- _EXERCISE GOAL_:
Whether an entry is long or short, retype it exactly.

- _GIVEN RECORDS_:
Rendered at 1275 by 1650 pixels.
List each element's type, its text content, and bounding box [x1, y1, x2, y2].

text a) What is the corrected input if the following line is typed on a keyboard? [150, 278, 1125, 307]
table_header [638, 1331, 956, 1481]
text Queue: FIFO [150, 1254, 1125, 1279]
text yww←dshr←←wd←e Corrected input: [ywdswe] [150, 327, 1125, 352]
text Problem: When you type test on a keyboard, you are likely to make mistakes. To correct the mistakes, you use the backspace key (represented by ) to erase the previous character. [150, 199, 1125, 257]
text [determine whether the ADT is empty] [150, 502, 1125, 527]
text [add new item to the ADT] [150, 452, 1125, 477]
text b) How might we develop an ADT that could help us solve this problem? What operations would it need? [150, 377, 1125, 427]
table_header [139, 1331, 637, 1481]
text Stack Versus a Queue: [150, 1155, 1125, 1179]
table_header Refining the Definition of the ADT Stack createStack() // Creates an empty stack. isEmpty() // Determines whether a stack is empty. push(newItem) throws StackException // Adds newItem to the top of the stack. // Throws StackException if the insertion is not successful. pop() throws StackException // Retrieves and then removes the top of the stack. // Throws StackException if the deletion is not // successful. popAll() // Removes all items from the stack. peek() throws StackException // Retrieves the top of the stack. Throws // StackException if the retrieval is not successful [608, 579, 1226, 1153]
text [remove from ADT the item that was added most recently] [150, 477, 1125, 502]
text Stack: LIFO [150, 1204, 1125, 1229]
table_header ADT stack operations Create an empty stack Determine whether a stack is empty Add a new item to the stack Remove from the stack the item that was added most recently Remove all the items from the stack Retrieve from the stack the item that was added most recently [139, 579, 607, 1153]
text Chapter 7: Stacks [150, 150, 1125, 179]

- _RESULT OF THE EXERCISE_:
Rendered at 1275 by 1650 pixels.
List each element's type, its text content, and bounding box [x1, y1, x2, y2].

text a) What is the corrected input if the following line is typed on a keyboard? [150, 278, 1125, 307]
table_header [638, 1331, 956, 1481]
text Queue: FIFO [150, 1254, 1125, 1279]
text yww←dshr←←wd←e Corrected input: [ywdswe] [150, 327, 1125, 352]
text Problem: When you type test on a keyboard, you are likely to make mistakes. To correct the mistakes, you use the backspace key (represented by ) to erase the previous character. [150, 199, 1125, 257]
text [determine whether the ADT is empty] [150, 502, 1125, 527]
text [add new item to the ADT] [150, 452, 1125, 477]
text b) How might we develop an ADT that could help us solve this problem? What operations would it need? [150, 377, 1125, 427]
table_header [139, 1331, 637, 1481]
text Stack Versus a Queue: [150, 1155, 1125, 1179]
table_header Refining the Definition of the ADT Stack createStack() // Creates an empty stack. isEmpty() // Determines whether a stack is empty. push(newItem) throws StackException // Adds newItem to the top of the stack. // Throws StackException if the insertion is not successful. pop() throws StackException // Retrieves and then removes the top of the stack. // Throws StackException if the deletion is not // successful. popAll() // Removes all items from the stack. peek() throws StackException // Retrieves the top of the stack. Throws // StackException if the retrieval is not successful [608, 579, 1226, 1153]
text [remove from ADT the item that was added most recently] [150, 477, 1125, 502]
text Stack: LIFO [150, 1204, 1125, 1229]
table_header ADT stack operations Create an empty stack Determine whether a stack is empty Add a new item to the stack Remove from the stack the item that was added most recently Remove all the items from the stack Retrieve from the stack the item that was added most recently [139, 579, 607, 1153]
text Chapter 7: Stacks [150, 150, 1125, 179]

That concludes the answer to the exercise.